2013 draft interpretation statement on PPOA
The IRD has issued a draft interpretation statement on the meaning of Permanent Place of Abode (“PPOA”). The concept of PPOA is central to that of tax residence. Even if a person is absent from NZ for a sustained period, if they retain a PPOA here they remain tax resident. If that is so, they remain liable for NZ tax on worldwide income unless a double tax agreement (“DTA”) applies to prevent that. It does not matter that you may also have a PPOA in another country. As long as you have one in NZ you are at risk of NZ taxation.
This is an obvious concern for the expat community, many of whom live and work in countries with which NZ does not have a DTA. If they retain a PPOA in NZ, their income from overseas activities may still be taxed here even if they are away from NZ for many years.
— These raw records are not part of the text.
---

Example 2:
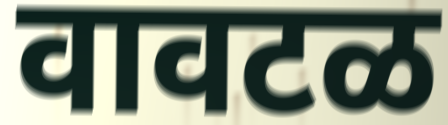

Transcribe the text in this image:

वावटळ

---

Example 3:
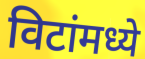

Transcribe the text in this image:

विटांमध्ये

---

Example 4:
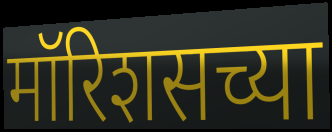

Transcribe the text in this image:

मॉरिशसच्या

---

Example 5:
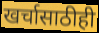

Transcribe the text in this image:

खर्चासाठीही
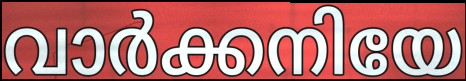
വാർക്കനിയേ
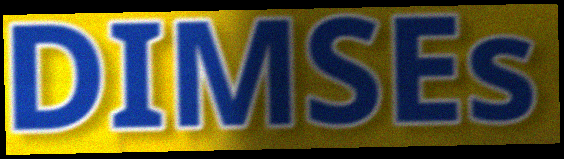
DIMSEs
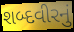
શબ્દવીરનું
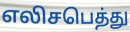
எலிசபெத்து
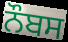
ਨੌਬਸ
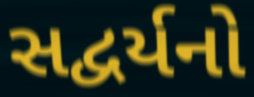
સદ્વર્યનો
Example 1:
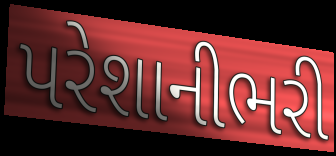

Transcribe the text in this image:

પરેશાનીભરી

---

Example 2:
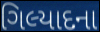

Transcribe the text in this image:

ગિલ્યાદના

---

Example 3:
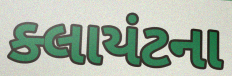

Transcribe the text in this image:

ક્લાયંટના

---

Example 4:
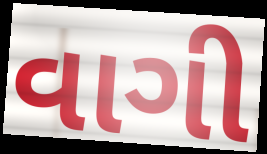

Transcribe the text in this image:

વાગી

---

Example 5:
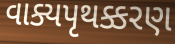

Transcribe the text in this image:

વાક્યપૃથક્કરણ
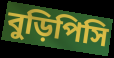
বুড়িপিসি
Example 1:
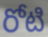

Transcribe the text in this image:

రోటి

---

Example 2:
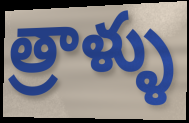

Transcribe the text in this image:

త్రాళ్ళు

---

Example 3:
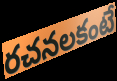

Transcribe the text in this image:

రచనలకంటే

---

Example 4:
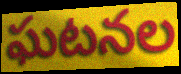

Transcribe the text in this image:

ఘటనల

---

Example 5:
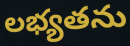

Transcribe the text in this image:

లభ్యతను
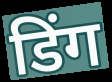
डिंग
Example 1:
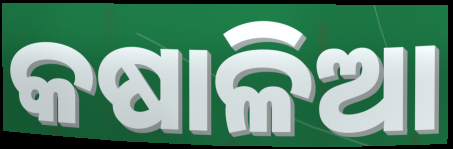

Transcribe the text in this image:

କଷାଳିଆ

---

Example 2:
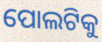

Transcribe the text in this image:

ପୋଲଟିକୁ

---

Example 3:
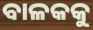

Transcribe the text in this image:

ବାଳକକୁ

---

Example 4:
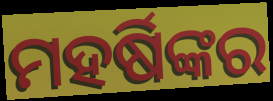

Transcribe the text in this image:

ମହର୍ଷିଙ୍କର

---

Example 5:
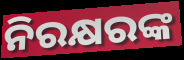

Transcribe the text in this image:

ନିରକ୍ଷରଙ୍କ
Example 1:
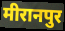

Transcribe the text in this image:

मीरानपुर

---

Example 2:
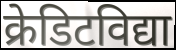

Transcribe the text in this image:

क्रेडिटविद्या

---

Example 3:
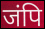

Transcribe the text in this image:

जंपि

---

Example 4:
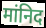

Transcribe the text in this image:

मांनिद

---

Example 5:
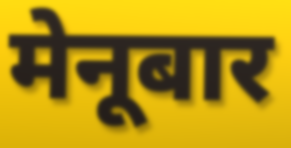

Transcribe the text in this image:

मेनूबार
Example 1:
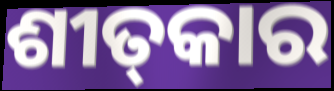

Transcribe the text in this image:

ଶୀତ୍‌କାର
The interpretation statement addresses the elements that make up a PPOA and in particular the concept of there being a dwelling here which is available for use. The concept of PPOA is based on a broad consideration of the factors that make up one’s family, professional, business and economic life but an important element, and one without which it is arguably difficult to assert the existence of a PPOA, is that there must be somewhere that a person can physically abide in the country that is available to them with sufficient frequency and continuity and certainty to be regarded as permanent.
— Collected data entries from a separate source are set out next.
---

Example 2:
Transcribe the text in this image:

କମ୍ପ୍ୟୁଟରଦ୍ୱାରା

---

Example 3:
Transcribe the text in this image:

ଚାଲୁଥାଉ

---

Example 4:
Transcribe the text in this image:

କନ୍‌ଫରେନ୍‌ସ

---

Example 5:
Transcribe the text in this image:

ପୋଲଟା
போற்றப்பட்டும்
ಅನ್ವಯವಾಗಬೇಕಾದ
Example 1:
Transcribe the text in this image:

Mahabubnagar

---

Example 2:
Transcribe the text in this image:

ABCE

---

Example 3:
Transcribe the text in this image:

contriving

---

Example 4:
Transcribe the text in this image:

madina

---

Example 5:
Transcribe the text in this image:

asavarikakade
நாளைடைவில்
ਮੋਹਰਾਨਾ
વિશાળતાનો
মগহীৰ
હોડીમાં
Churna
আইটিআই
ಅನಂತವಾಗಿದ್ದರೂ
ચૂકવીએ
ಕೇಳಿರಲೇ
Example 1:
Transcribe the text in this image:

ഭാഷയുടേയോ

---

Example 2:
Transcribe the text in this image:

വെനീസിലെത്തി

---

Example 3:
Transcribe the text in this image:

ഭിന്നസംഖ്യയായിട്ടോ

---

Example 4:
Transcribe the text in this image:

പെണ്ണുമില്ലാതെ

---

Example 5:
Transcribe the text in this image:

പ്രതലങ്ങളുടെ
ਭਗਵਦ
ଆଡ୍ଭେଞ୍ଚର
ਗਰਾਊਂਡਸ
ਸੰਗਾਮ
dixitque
The obvious issue that this has always raised is how the retention in NZ of a holiday home might figure in an assessment of PPOA. But the interpretation statement is being seen to raise other risks as well, namely that more informal arrangements for accommodation during any return to NZ could signal a PPOA here, even the ability of an expat to have accommodation here with relatives.
The essential change concerning holiday homes is that the IRD is suggesting that temporary rental arrangements which prevent an expat using the holiday home while they are out of NZ will not necessarily mean that the home is not available to them so as to trigger a PPOA. The statement seems to say that because the home is or may be available at some future time, it is available throughout the relevant absence from NZ.
There are number of observations that might be made about that:
1. Residence has to be determined year by year. That is because the tax system applies periodically. Circumstances have to be considered and may change year by year.
2. If a home is unavailable to you because it is subject to a tenancy to someone else for the whole of a tax year, it is difficult to see how it is available for a PPOA consideration in and for that year.
3. The fact that the tenancy may terminate at some stage in the future could be relevant if such termination meant that the holiday home came free for use at a future time but that does not mean that it is available at any other time.
It seems, therefore, that the analysis for the suggested change to include prospective availability of a holiday home during a period of absence from NZ may not be all that strong. But that does not mean that rental arrangements will always be a robust defense to a PPOA argument. Neither will trust ownership, if the holiday home in NZ is routinely available from trustees to expat beneficiaries.
There are clear risks to expats working without the protection of DTA coverage that the IRD will use the existence of retained connections with NZ such as a holiday home to assert a continuing right to tax expat income, despite it having been earned overseas and the expat being absent from NZ for many years.